ISLAMABAD: Prime Minister Imran Khan has called for trying JUI-F chief Maulana Fazlur Rehman, his bitter political foe who last year staged a 13-day-long protest sit-in in the federal capital, for “conspiring to topple his government”.
“He [Fazl] should be charged under Article 6 of the Constitution,” Imran said while speaking to a select group of media persons at his residence in Islamabad on Friday.
The politico-religious leader claims that he had called off his dharna only after receiving an assurance that Premier Imran would resign in 2020 and fresh elections would be held within three months of his resignation.
The prime minister also said his government would introduce electoral reforms to ensure that free and fair elections are held in future.
A bill will be tabled in parliament to introduce biometric voting, he added. “The government also plans to bring changes in the Senate elections in an effort to stop horse trading. Members of the upper house of parliament should be elected through show of hands,” he added.
He also called electricity and gas tariffs as the single most important issue for his government at this stage but categorically stated that his government would not increase the electricity prices. “The government can no more burden the industry by increasing power tariffs,” he said.

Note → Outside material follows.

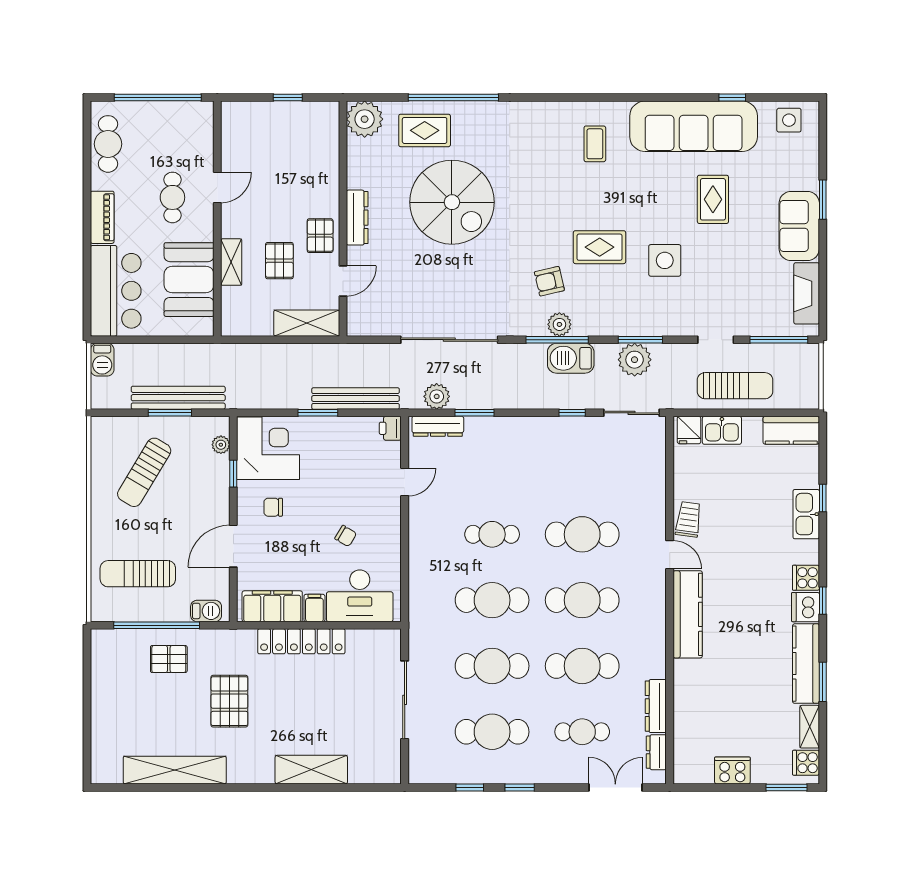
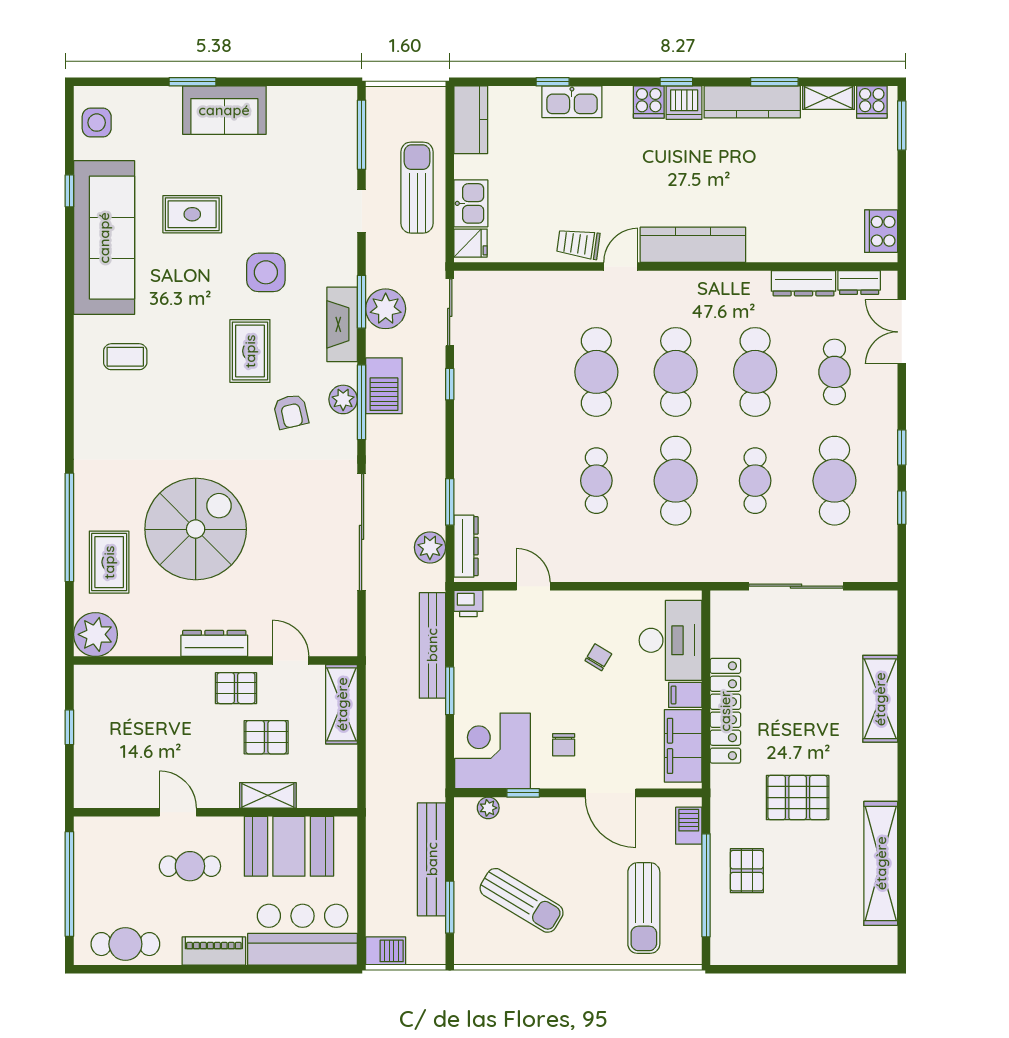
fireplace: (807, 293) -> (342, 324), moved, turned 90
window: (170, 413) -> (450, 907), moved
cafe table: (492, 666) -> (755, 481), width x0.73, depth x0.74
cooker: (732, 770) -> (881, 231), moved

The power tariff increase was one of the contentious issues in talks between Pakistan and the IMF, which caused some delays in conclusion of the second review of the bailout package.
The prime minister blamed his predecessor -- the PML-N – for the current situation in the energy sector. The power tariffs were hiked in the past due to expensive power purchase agreements signed by the PML-N, he said and blamed the high cost of generation for the multiplying circular debt.
According to media reports, circular debt has swelled to Rs1.9 trillion by the end of December 2019 -- up from Rs1.2 trillion left behind by the PML-N.
The premier said a meeting of all the energy sector stakeholders would be convened next week, as the current power purchase prices were not sustainable for the public sector.
He also said that despite a 50% reduction in global prices, the government was bound to buy expensive LNG from Qatar due to a 15-year deal signed by the PML-N.
The prime minister also spoke about rising food inflation in the country but largely blamed his predecessors for it. The government had to devalue the currency to address the current account deficit crisis, which caused inflation.
But he admitted that the wheat and sugar crises and inflation caused by it “was avoidable”.
To a question, Imran said senior PTI leader Jahangir Tareen and Food Security Minister Khusro Bakhtiar have not been named in the FIA-led inquiry into the crises.
The initial report was incomplete and has been sent back with 20 observations, he said while promising that the findings would be disclosed before the public.
Imran said the government wanted to find out why the concerned departments had not given early warnings about the brewing crisis.
Opposition lawmakers have repeatedly demanded that Tareen and Bakhtiar should be probed for the recent sugar crisis as they own mills.
The prime minister also criticised the performance of the Competition Commission of Pakistan and said the anti-trust watchdog has failed to perform its role in checking cartelisation.
The government would go to the court to vacate a stay order obtained by the CCP chairperson, Vidya Khalil. The government had removed the CCP chairperson about 15 months ago but she secured a stay order against the government move.
The prime minister also complained about “irresponsible reporting” by the media, which he alleged was engaged in his character assassination.
Had this media been in the United Kingdom, it would have gone bankrupt due to heavy fines imposed by regulators, he added.
He lamented that his statements were distorted by the media and false reports were published about his visit to China, due to which the government faced a lot of embarrassment in Beijing.
He said his visit was aimed at saving the country from default but the visit was described as an attempt to review CPEC.
The prime minister also deplored that the courts were not playing their role and were instead giving stay orders in cases which delayed justice.
“I, as the prime minister of Pakistan, could not get justice in a case of false allegation against me that I changed the CDA chairman to get my house regularised,” he said.